Good Morning Middle America, your King of Simple News is on the air.
EDUCTION costs are making the news. More correctly, getting the money to pay for higher education is making news as the availability of capital for student loans seems to be drying up. Investors seem to have lost their interest in buying the student loan backed paper.
You see, the federal government doesn’t have any actual money to make student loans, so federal guaranteed lenders such as student loan giant “Sallie Mae” passel up a bunch of loans and put the paper up for auction. To have an auction, three people need to show up, the seller and at least two buyers. Of late, sellers are plentiful and buyers are as scarce as new Starbucks stores.
I’m thinking that the investors have two concerns. One, they know that to get paid back, the student will need not only to get a job, but a better than average job, and two, if the student defaults, the government will have to pay the money back. Either way, Las Vegas seems a better risk.
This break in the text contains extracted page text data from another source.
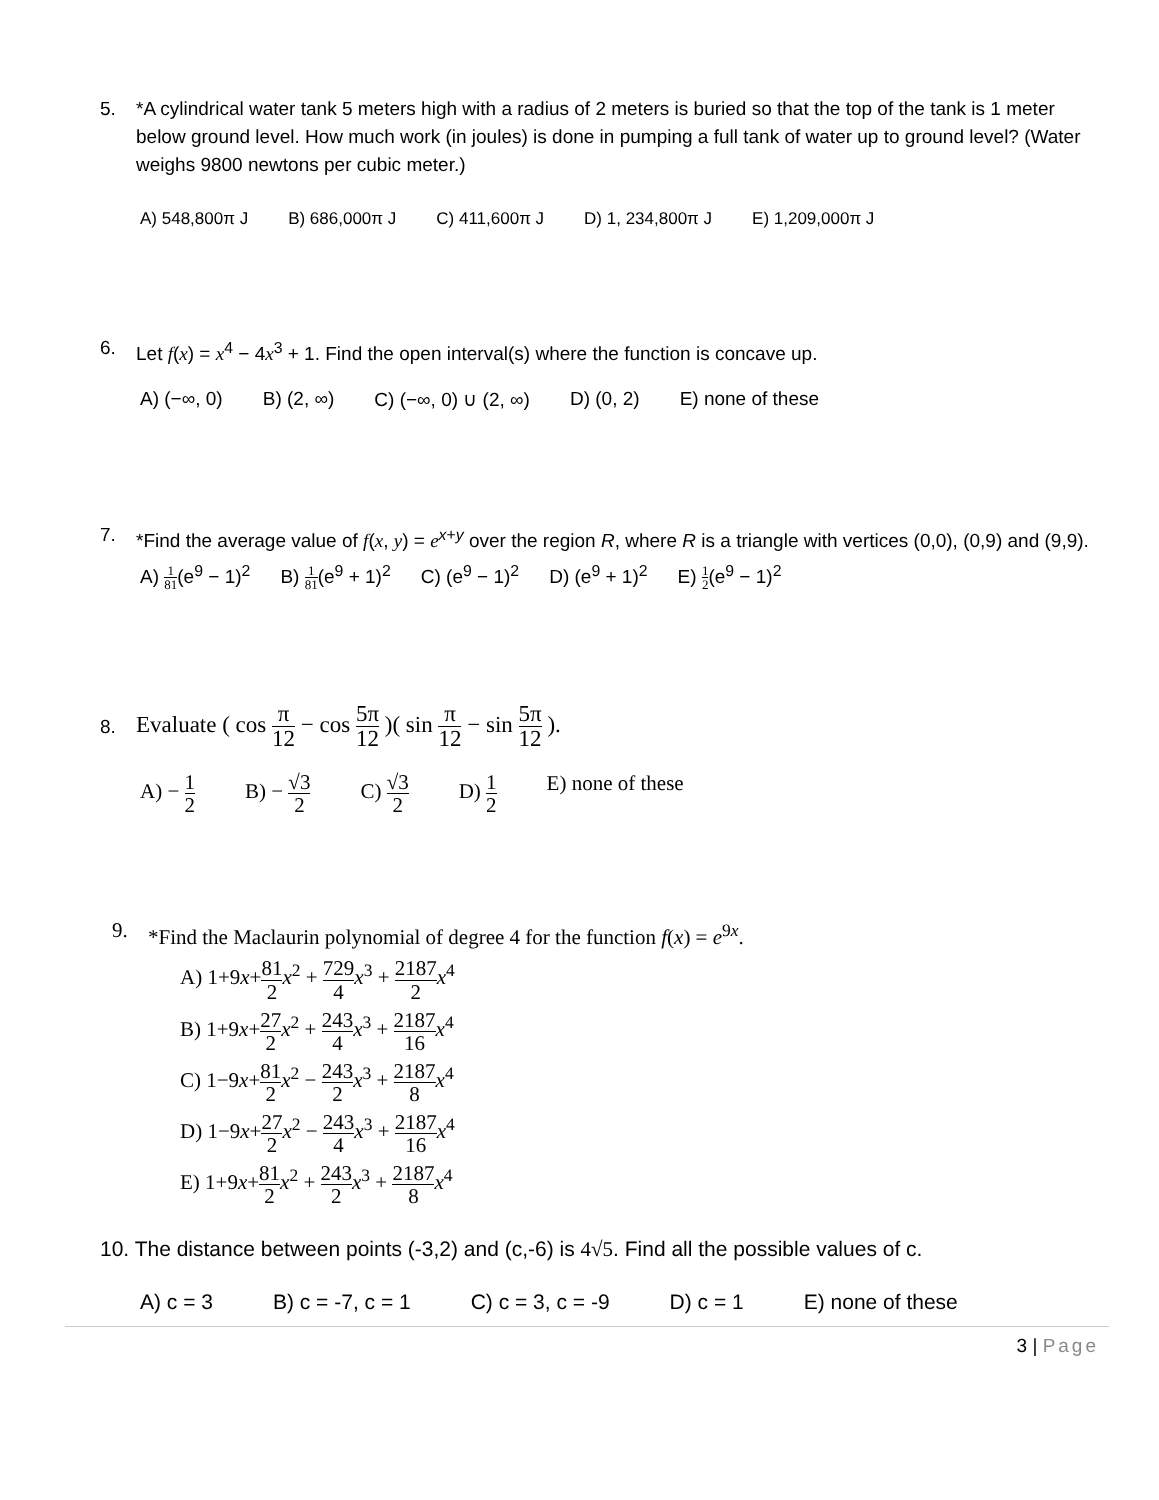5. *A cylindrical water tank 5 meters high with a radius of 2 meters is buried so that the top of the tank is 1 meter below ground level. How much work (in joules) is done in pumping a full tank of water up to ground level? (Water weighs 9800 newtons per cubic meter.)
A) 548,800π J B) 686,000π J C) 411,600π J D) 1, 234,800π J E) 1,209,000π J
6. Let f(x) = x<sup>4</sup> − 4x<sup>3</sup> + 1. Find the open interval(s) where the function is concave up.
A) (−∞, 0) B) (2, ∞) C) (−∞, 0) ∪ (2, ∞) D) (0, 2) E) none of these
7. *Find the average value of f(x, y) = e<sup>x+y</sup> over the region R, where R is a triangle with vertices (0,0), (0,9) and (9,9).
A) 1 81(e<sup>9</sup> − 1)<sup>2</sup> B) 1 81(e<sup>9</sup> + 1)<sup>2</sup> C) (e<sup>9</sup> − 1)<sup>2</sup> D) (e<sup>9</sup> + 1)<sup>2</sup> E) 1 2(e<sup>9</sup> − 1)<sup>2</sup>
8. Evaluate ( cos π 12 − cos 5π 12 )( sin π 12 − sin 5π 12 ).
A) − 1 2 B) − √3 2 C) √3 2 D) 1 2 E) none of these
9. *Find the Maclaurin polynomial of degree 4 for the function f(x) = e<sup>9x</sup>.
A) 1+9x+81 2 x<sup>2</sup> + 729 4 x<sup>3</sup> + 2187 2 x<sup>4</sup>
B) 1+9x+27 2 x<sup>2</sup> + 243 4 x<sup>3</sup> + 2187 16 x<sup>4</sup>
C) 1−9x+81 2 x<sup>2</sup> − 243 2 x<sup>3</sup> + 2187 8 x<sup>4</sup>
D) 1−9x+27 2 x<sup>2</sup> − 243 4 x<sup>3</sup> + 2187 16 x<sup>4</sup>
E) 1+9x+81 2 x<sup>2</sup> + 243 2 x<sup>3</sup> + 2187 8 x<sup>4</sup>
10. The distance between points (-3,2) and (c,-6) is 4√5. Find all the possible values of c.
A) c = 3 B) c = -7, c = 1 C) c = 3, c = -9 D) c = 1 E) none of these
3 | Page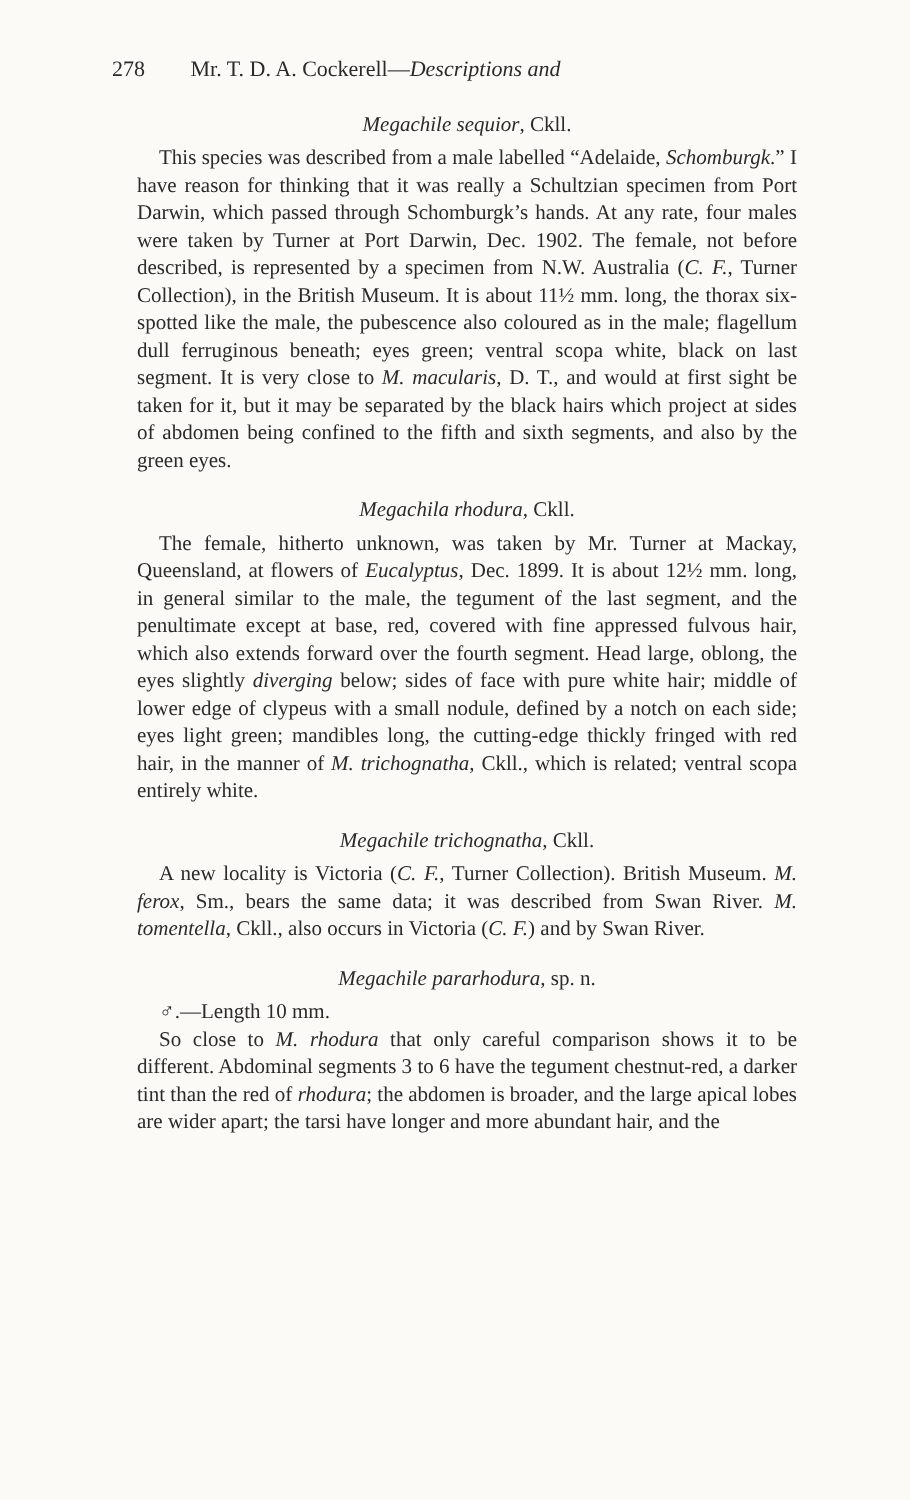278 Mr. T. D. A. Cockerell—Descriptions and
Megachile sequior, Ckll.
This species was described from a male labelled “Adelaide, Schomburgk.” I have reason for thinking that it was really a Schultzian specimen from Port Darwin, which passed through Schomburgk’s hands. At any rate, four males were taken by Turner at Port Darwin, Dec. 1902. The female, not before described, is represented by a specimen from N.W. Australia (C. F., Turner Collection), in the British Museum. It is about 11½ mm. long, the thorax six-spotted like the male, the pubescence also coloured as in the male; flagellum dull ferruginous beneath; eyes green; ventral scopa white, black on last segment. It is very close to M. macularis, D. T., and would at first sight be taken for it, but it may be separated by the black hairs which project at sides of abdomen being confined to the fifth and sixth segments, and also by the green eyes.
Megachila rhodura, Ckll.
The female, hitherto unknown, was taken by Mr. Turner at Mackay, Queensland, at flowers of Eucalyptus, Dec. 1899. It is about 12½ mm. long, in general similar to the male, the tegument of the last segment, and the penultimate except at base, red, covered with fine appressed fulvous hair, which also extends forward over the fourth segment. Head large, oblong, the eyes slightly diverging below; sides of face with pure white hair; middle of lower edge of clypeus with a small nodule, defined by a notch on each side; eyes light green; mandibles long, the cutting-edge thickly fringed with red hair, in the manner of M. trichognatha, Ckll., which is related; ventral scopa entirely white.
Megachile trichognatha, Ckll.
A new locality is Victoria (C. F., Turner Collection). British Museum. M. ferox, Sm., bears the same data; it was described from Swan River. M. tomentella, Ckll., also occurs in Victoria (C. F.) and by Swan River.
Megachile pararhodura, sp. n.
♂.—Length 10 mm.
So close to M. rhodura that only careful comparison shows it to be different. Abdominal segments 3 to 6 have the tegument chestnut-red, a darker tint than the red of rhodura; the abdomen is broader, and the large apical lobes are wider apart; the tarsi have longer and more abundant hair, and the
With education costs literally skyrocketing, while at the same time even white collar jobs are leaving the U.S. in record numbers, what will the younger generation do with their expensive learning’s?
While this article is aimed at higher education, it should not be overlooked that K through 12 costs are accelerating at the same pace. Well beyond that of inflation and income increases. Property taxes are increasing in nearly every state in an effort to support an educational system that has, if nothing else, proven that money spent has little to do with outcome.
Education is a protected subject that is about as touchy to approach as a pet porcupine. That being said, let’s get a couple of things out of the way before we start. Contrary to popular belief, public schools, grants, scholarships, student loans, government paid programs, parent paid programs, deferments, forgiveness programs, and state and federal subsidized institutions of higher learning, all cost real money. In the instance of many students; someone else’s money.
From a pure mathematical standpoint (a subject apparently not offered in college) and considering the current job market and the worsening economic situation, many college educations make no financial sense. Having someone else pay for another’s college education in order to make the education viable from a return on investment standpoint, does not justifiably dismiss the flawed economics.